> Task requirements
Copy out, word for word, the text read from each of the items, and leave the pictures out of your answer.

Stored data entries:
----------
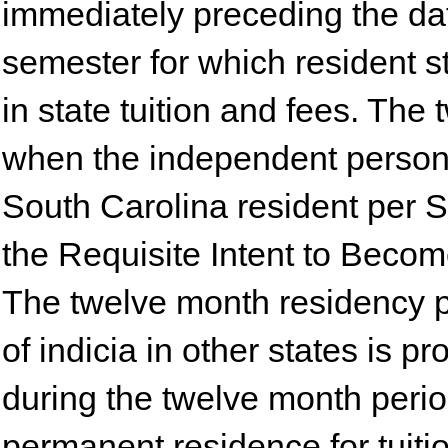
immediately preceding the dat
semester for which resident s
in state tuition and fees. The
when the independent person 
South Carolina resident per S
the Requisite Intent to Becom
The twelve month residency pe
of indicia in other states is 
during the twelve month perio
permanent residence for tuiti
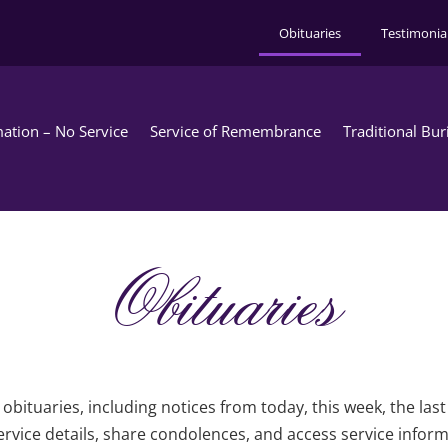
Obituaries
Testimonia
ation – No Service
Service of Remembrance
Traditional Bur
Obituaries
obituaries, including notices from today, this week, the las
rvice details, share condolences, and access service infor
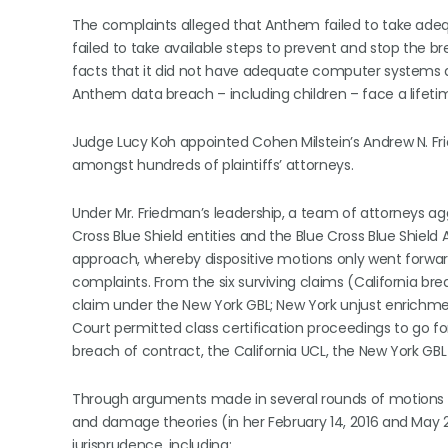
The complaints alleged that Anthem failed to take ade
failed to take available steps to prevent and stop the b
facts that it did not have adequate computer systems an
Anthem data breach – including children – face a lifetime 
Judge Lucy Koh appointed Cohen Milstein’s Andrew N. F
amongst hundreds of plaintiffs’ attorneys.
Under Mr. Friedman’s leadership, a team of attorneys a
Cross Blue Shield entities and the Blue Cross Blue Shiel
approach, whereby dispositive motions only went forward
complaints. From the six surviving claims (California br
claim under the New York GBL; New York unjust enrichmen
Court permitted class certification proceedings to go for
breach of contract, the California UCL, the New York GBL
Through arguments made in several rounds of motions to 
and damage theories (in her February 14, 2016 and May 2
jurisprudence, including:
----------
> Exercise answer
immediately preceding the dat
semester for which resident s
in state tuition and fees. The
when the independent person 
South Carolina resident per S
the Requisite Intent to Becom
The twelve month residency pe
of indicia in other states is 
during the twelve month perio
permanent residence for tuiti
Obituaries
Testimonia
ation – No Service
Service of Remembrance
Traditional Bur
Obituaries
obituaries, including notices from today, this week, the las
rvice details, share condolences, and access service infor
The complaints alleged that Anthem failed to take ade
failed to take available steps to prevent and stop the b
facts that it did not have adequate computer systems an
Anthem data breach – including children – face a lifetime 
Judge Lucy Koh appointed Cohen Milstein’s Andrew N. F
amongst hundreds of plaintiffs’ attorneys.
Under Mr. Friedman’s leadership, a team of attorneys a
Cross Blue Shield entities and the Blue Cross Blue Shiel
approach, whereby dispositive motions only went forward
complaints. From the six surviving claims (California br
claim under the New York GBL; New York unjust enrichmen
Court permitted class certification proceedings to go for
breach of contract, the California UCL, the New York GBL
Through arguments made in several rounds of motions to 
and damage theories (in her February 14, 2016 and May 2
jurisprudence, including:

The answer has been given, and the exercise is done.